• **Text for analysis**:
++++++

Portability might vary here; these assume ksh on OpenBSD 7.3.

    $ FOO=42 ; echo $((FOO+1))
    43
    $ FOO=42 ; echo $(($FOO+1))
    43

So what's the big deal?

    $ FOO='42+9'
    $ echo $((FOO+1))
    52
    $ echo $(($FOO+1))
    52

Okay maybe if you somehow get arithmetic operators into your supposed-to-be-numeric strings you get some unexpected math. But it's consistent, right?

    $ FOO='1+2'
    $ echo $((FOO*2))
    6
    $ echo $(($FOO*2))
    5

Whoops, that one had an order-of-operation issue.

    $ FOO=0xa ; echo $((FOO-1)) ; echo $(($FOO-1))
    9
    9
    $ FOO=077 ; echo $((FOO-1)) ; echo $(($FOO-1))
    62
    62

Octals and hexadecimal inputs will be acted on.

Probably the FOO='1+2' and similar forms are undefined behavior, and hopefully never show up unexpectedly in a shell script of yours that is trying to math. (I'd sooner switch to some other language.) `typeset -i` might force integer-ness on a variable, but then you have a case where weird input like '1+2' will be silently accepted. Others might prefer the script to blow up so someone can review where the bad input came from.

    $ FOO=1+2
    $ echo $((FOO*2)) $(($FOO*2))
    6 5
    $ typeset -i FOO
    $ echo $((FOO*2)) $(($FOO*2))
    6 6

This is mostly a problem for scripts that process uncontrolled inputs that come from who knows where and contain who knows what and get handled as arithmetic. So probably pretty rare.

https://pubs.opengroup.org/onlinepubs/9699919799/utilities/V3_chap02.html#tag_18_06_04

tags #unix #sh

++++++

• **Problem set**:
[1] Rewrite the part of the shell arithmetic post that opens with the words containing "Whoops, that one" and closes with "FOO=077 ; echo $((FOO-1)) ; echo $(($FOO-1))", putting "Oops" in place of "Whoops".
[2] Do these statements agree with the shell arithmetic post? Answer yes or no for each, and quote the words that decide it.
(a) The examples assume ksh on OpenBSD 7.3.
(b) Octal and hexadecimal inputs are rejected.
(c) The author considers the problem common.
[3] According to the shell arithmetic post, what might `typeset -i` do to a variable?

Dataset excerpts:
++++++

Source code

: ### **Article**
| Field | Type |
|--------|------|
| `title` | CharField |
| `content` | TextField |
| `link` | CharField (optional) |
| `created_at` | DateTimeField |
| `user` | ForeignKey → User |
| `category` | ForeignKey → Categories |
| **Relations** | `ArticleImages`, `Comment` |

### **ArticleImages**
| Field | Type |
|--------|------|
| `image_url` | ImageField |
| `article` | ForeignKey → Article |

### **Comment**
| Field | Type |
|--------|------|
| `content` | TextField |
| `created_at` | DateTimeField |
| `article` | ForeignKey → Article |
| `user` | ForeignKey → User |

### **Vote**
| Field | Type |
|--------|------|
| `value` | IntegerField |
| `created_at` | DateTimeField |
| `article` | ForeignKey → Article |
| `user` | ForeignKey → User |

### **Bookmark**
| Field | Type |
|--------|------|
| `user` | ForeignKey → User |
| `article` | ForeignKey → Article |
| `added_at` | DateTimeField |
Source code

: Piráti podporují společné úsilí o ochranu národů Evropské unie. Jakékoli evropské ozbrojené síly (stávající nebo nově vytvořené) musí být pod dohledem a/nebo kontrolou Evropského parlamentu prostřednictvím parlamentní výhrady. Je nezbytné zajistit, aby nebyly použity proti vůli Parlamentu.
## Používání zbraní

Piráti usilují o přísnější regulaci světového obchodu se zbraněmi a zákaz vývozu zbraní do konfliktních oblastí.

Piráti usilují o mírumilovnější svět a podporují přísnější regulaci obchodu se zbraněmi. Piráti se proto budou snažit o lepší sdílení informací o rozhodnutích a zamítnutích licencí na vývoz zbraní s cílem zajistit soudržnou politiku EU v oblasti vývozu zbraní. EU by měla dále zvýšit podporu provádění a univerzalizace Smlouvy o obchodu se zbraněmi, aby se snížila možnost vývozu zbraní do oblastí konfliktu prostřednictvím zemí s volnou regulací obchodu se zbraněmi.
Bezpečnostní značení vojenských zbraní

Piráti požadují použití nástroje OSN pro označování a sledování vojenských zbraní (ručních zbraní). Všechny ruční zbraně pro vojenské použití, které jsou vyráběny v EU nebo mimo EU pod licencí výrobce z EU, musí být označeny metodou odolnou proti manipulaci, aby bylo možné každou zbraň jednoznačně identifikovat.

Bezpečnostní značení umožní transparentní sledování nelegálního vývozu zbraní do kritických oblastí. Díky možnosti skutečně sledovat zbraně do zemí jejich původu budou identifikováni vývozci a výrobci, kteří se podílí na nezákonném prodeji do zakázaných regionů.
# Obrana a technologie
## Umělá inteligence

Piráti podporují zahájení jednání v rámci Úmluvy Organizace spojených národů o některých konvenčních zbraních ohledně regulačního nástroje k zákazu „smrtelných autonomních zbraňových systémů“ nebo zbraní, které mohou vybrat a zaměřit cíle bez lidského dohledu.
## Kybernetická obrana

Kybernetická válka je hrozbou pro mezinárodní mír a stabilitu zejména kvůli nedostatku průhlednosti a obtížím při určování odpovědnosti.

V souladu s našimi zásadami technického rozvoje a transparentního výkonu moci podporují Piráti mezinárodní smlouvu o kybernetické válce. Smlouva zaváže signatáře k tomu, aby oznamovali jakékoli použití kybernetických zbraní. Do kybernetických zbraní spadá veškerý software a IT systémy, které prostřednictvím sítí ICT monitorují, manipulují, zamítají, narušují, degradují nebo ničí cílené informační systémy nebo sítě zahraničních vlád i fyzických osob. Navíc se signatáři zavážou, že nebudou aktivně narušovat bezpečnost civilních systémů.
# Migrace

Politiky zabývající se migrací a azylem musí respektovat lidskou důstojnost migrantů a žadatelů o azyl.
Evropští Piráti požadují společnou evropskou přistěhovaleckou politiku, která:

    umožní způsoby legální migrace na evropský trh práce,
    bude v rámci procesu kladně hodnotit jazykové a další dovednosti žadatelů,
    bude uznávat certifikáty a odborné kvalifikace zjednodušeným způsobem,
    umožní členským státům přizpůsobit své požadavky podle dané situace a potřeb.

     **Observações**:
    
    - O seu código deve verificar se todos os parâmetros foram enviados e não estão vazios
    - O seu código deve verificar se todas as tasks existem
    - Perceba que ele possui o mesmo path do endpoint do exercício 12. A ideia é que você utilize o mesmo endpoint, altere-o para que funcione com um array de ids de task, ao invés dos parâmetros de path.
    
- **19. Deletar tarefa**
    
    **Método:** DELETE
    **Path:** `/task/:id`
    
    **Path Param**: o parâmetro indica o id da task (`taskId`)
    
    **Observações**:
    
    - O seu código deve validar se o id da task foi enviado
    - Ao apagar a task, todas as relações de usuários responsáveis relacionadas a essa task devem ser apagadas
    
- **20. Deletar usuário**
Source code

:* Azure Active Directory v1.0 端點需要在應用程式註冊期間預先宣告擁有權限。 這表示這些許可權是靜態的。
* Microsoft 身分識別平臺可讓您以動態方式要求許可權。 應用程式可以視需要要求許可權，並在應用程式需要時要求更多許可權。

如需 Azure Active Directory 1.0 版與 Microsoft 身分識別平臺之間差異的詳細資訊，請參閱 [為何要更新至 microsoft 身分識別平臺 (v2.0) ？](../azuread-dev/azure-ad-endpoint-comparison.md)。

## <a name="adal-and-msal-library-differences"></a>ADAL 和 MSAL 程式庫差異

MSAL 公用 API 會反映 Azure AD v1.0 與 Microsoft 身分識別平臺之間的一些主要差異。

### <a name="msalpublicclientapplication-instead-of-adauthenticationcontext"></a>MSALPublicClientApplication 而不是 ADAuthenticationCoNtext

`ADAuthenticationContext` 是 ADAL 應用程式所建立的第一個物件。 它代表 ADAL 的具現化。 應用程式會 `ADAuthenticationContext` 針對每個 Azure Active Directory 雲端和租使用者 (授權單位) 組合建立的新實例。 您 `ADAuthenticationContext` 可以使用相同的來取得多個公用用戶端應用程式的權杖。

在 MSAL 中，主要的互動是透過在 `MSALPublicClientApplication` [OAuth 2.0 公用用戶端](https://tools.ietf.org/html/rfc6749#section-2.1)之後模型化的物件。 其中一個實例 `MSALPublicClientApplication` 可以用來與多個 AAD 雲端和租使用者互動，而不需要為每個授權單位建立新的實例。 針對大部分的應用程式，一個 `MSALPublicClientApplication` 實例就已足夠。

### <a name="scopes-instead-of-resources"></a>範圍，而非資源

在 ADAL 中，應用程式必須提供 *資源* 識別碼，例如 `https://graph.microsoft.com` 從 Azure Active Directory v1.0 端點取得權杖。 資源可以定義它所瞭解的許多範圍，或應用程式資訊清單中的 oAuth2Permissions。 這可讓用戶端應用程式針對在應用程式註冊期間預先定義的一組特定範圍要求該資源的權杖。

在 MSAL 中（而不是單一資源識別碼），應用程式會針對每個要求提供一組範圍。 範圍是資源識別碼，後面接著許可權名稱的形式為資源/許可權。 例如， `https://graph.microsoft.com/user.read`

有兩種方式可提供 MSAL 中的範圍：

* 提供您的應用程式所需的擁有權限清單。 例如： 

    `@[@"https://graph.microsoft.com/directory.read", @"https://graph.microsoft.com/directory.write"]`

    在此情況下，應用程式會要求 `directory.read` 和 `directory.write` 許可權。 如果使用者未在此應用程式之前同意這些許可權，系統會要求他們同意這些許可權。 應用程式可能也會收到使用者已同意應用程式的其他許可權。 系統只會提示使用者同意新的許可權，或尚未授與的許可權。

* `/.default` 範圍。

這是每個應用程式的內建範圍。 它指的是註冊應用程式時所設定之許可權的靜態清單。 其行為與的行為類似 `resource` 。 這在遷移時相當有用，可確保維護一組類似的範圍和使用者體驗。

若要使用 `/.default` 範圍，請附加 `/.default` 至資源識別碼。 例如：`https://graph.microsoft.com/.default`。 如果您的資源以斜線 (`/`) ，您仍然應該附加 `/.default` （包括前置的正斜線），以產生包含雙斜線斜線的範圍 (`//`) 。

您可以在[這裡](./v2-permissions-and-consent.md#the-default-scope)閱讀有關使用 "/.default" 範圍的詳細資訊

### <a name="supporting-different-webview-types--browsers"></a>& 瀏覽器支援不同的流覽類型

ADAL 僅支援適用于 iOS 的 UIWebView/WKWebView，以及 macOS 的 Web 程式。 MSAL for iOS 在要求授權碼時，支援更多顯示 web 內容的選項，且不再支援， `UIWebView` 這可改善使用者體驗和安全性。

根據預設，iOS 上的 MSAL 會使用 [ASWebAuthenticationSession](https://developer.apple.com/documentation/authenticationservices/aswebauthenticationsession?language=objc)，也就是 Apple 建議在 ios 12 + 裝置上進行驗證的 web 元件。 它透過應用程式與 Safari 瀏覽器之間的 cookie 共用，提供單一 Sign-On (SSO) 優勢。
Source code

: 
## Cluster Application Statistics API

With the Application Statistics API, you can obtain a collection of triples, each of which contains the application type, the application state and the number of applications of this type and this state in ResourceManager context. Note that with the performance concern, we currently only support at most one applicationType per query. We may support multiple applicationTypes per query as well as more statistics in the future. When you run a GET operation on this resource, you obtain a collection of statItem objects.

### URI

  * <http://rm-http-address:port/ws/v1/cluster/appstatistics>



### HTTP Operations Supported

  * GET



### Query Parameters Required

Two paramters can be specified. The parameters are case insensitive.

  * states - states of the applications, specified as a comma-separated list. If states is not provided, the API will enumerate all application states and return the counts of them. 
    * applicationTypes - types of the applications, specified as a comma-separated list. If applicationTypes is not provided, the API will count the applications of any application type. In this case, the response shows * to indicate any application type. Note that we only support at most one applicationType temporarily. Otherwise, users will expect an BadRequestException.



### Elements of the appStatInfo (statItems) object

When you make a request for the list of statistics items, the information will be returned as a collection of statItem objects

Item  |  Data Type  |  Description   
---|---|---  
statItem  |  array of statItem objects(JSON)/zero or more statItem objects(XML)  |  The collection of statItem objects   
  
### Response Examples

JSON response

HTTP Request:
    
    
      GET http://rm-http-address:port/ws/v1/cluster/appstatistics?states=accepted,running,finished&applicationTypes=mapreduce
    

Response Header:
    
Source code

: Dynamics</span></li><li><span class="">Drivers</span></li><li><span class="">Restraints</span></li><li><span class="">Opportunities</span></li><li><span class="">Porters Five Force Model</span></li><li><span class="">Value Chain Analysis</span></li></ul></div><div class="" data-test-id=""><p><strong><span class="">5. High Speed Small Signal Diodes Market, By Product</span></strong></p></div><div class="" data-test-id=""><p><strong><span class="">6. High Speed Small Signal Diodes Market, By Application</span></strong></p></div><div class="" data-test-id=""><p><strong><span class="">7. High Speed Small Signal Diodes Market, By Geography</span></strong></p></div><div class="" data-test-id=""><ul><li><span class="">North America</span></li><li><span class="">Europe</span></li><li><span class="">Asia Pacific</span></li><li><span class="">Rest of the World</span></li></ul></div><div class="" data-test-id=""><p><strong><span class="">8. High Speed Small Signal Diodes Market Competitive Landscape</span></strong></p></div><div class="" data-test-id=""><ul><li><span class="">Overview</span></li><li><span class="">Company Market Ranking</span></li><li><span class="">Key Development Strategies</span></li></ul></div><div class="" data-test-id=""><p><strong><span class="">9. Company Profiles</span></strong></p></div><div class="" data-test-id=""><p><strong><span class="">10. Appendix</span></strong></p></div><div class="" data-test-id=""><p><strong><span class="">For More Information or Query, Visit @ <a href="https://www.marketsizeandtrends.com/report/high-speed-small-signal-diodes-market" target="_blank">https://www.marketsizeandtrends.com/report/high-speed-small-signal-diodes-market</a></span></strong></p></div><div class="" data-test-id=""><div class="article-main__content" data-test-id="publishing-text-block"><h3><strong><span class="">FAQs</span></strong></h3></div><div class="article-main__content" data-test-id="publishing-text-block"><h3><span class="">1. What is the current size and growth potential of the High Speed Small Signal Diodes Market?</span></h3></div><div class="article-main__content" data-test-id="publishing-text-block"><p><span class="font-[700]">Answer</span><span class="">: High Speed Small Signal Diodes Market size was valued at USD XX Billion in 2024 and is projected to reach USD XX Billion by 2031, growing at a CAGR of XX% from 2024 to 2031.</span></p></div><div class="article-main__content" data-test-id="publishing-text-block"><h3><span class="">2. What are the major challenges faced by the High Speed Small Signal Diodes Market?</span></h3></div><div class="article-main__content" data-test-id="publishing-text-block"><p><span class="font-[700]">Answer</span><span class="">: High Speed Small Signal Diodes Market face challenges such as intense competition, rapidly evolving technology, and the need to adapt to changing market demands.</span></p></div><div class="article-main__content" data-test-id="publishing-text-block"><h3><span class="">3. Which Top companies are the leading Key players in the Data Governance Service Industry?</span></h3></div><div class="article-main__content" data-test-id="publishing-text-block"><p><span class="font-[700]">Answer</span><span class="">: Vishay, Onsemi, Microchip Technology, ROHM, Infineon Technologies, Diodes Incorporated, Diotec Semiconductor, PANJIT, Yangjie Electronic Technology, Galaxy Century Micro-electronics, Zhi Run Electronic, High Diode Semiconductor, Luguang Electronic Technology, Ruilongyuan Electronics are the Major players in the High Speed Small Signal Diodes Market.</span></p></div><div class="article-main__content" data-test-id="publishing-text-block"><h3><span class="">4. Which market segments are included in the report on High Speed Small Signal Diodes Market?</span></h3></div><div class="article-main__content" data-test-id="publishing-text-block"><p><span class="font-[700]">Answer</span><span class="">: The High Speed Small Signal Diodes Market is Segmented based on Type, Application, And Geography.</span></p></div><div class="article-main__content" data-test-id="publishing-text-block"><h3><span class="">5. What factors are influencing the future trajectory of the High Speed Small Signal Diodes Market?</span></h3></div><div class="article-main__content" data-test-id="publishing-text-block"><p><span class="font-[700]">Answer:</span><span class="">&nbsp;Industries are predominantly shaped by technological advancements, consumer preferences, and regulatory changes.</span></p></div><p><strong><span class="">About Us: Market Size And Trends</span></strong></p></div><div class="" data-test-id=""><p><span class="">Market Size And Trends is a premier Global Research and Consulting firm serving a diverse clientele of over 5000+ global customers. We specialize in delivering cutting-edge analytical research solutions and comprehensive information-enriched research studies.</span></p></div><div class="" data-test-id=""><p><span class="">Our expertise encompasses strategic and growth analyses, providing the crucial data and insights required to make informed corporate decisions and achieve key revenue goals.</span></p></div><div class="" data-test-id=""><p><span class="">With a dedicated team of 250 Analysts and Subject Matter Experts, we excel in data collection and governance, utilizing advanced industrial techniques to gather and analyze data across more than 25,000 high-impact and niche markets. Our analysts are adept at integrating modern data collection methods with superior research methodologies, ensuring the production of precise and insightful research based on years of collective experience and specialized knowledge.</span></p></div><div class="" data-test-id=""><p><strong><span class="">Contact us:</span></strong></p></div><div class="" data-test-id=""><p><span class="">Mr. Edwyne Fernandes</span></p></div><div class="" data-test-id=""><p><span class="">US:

++++++

• **Solutions to the tasks**:
[1]
Oops, that one had an order-of-operation issue.

    $ FOO=0xa ; echo $((FOO-1)) ; echo $(($FOO-1))
    9
    9
    $ FOO=077 ; echo $((FOO-1)) ; echo $(($FOO-1))

[2]
(a) Yes: "these assume ksh on OpenBSD 7.3."
(b) No: "Octals and hexadecimal inputs will be acted on."
(c) No: "So probably pretty rare."

[3] It might force integer-ness on the variable.